▶ DOCUMENT TEXT
++++++++++

Fitting a Saddle Onto a Cow

Joseph Stalin once remarked that imposing Communism on Poland was akin to “fitting a saddle onto a cow.”[1] Władysław Gomułka, Poland’s head of the Communist party from 1956 to 1970, attempted to fit the saddle onto the cow by ushering in a period of détente with the Polish Catholic Church, offering the Church a reprieve from the more brutal suppression of the Stalinist era. Of all of the conflicts between the Church and state, a little-explicated one is the antithetical conceptualizations of power and influence at play. I intend to give a brief overview of these divergent understandings of power and how they manifested themselves in two specific incidents of power struggle between Władysław Gomułka and the Polish Church, led by the formidable Stefan Cardinal Wyszyński. Gomułka’s idea of power was material in a true Leninist fashion, though not without abstraction. Stefan Cardinal Wyszyński and the Church used material power, but understood the true power of the Church on the spiritual and moral levels. Gomułka would ultimately be outmaneuvered by a Church that held a higher power completely different from his own.

++++++++++

▶ CHECK YOUR UNDERSTANDING
1. According to the essay on Gomułka and the Polish Church, during which years did Gomułka head Poland's Communist party?
2. Carry on writing the essay on Gomułka and the Polish Church from the point where it stops.
The entries play no part in any task.

▶ INFORMATION SUPPLIED

++++++++++

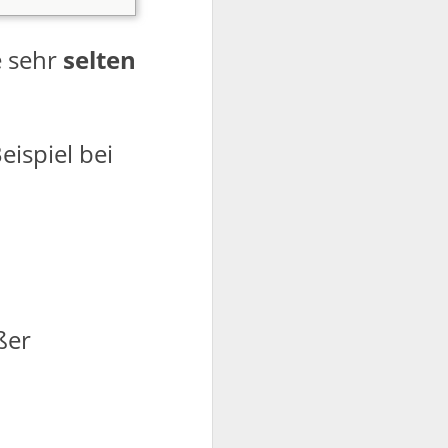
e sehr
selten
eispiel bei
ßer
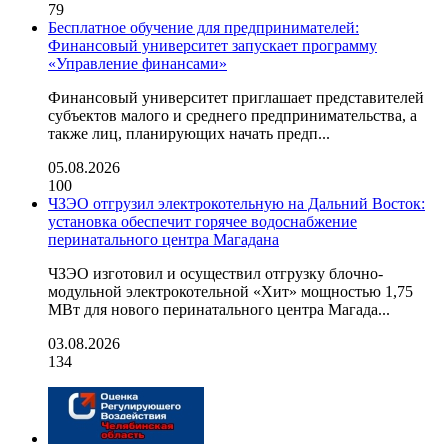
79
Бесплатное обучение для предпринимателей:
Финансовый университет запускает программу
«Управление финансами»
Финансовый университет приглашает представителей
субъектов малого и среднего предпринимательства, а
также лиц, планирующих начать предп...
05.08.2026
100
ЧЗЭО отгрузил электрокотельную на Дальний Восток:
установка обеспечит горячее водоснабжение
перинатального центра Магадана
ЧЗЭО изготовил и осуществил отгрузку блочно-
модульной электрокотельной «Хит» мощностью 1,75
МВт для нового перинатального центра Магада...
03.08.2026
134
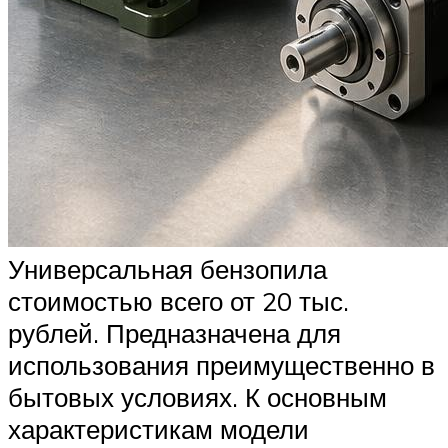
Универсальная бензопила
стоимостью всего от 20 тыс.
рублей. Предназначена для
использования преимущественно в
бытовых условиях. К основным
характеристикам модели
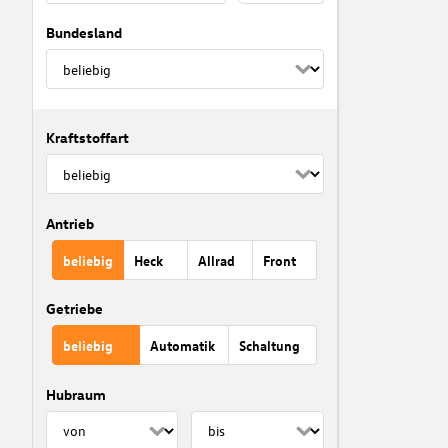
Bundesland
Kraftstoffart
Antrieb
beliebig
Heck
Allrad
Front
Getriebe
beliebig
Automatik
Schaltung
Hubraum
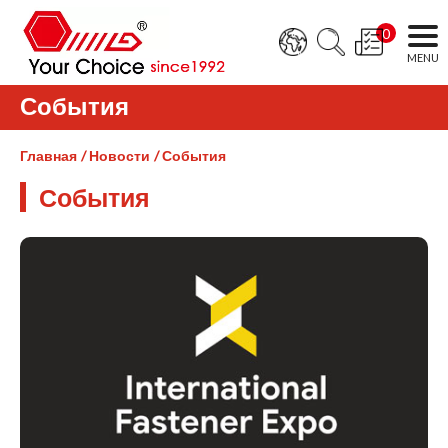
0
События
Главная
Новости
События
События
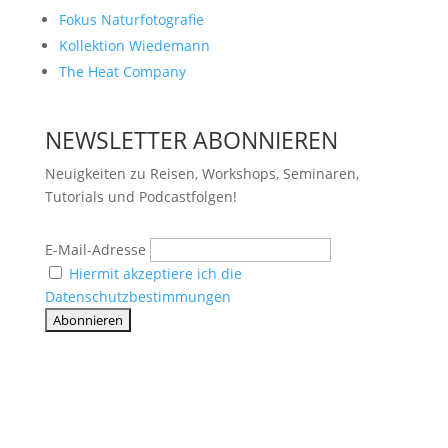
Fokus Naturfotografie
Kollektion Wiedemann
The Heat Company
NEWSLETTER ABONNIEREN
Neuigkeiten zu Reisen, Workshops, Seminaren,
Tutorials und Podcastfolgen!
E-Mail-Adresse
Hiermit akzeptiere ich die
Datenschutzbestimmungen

++++++++++

▶ ANSWERS IN ORDER
1. From 1956 to 1970.

2.
The Catholic Church in Poland has played an enormous role in the public sphere, particularly in statecraft or the lack thereof. The historical record and popular imagination testifies to the Church’s cultural gravitas. Going all the way back to the 15th century, the Archbishop of Gniezno-Warsaw, known as the Primate of Poland, even served as interrex when the throne of the Polish-Lithuanian Commonwealth was vacant. The ecclesiastical and cultural influence of the Primate weathered both World Wars.[2] Polish nationhood came to be identified with the Church. However, the Polish Church also had a legacy of tactical flexibility in the face of hostile governments, learning to work with the politicians to keep the peace, including the interwar government of the Polish national hero Marshal Joźef Piłsudski. While the Church’s power-games with Polish politics had its critics, most notably Pope Pius XII, the legacy of 19th-century Polish religious nationalism also popularized the careful distinction between the state as an administrative framework and the cultural Polish nation.[3] This understanding of state and nation is crucial for examining the Church’s political and diplomatic maneuvering in the Communist period and the moral allegiance of the Polish people to the Church. It was in this Poland, where the Church was the only public institution that had retained its structure despite the war, that Władysław Gomułka had to chart what he called “the Polish path to Socialism.”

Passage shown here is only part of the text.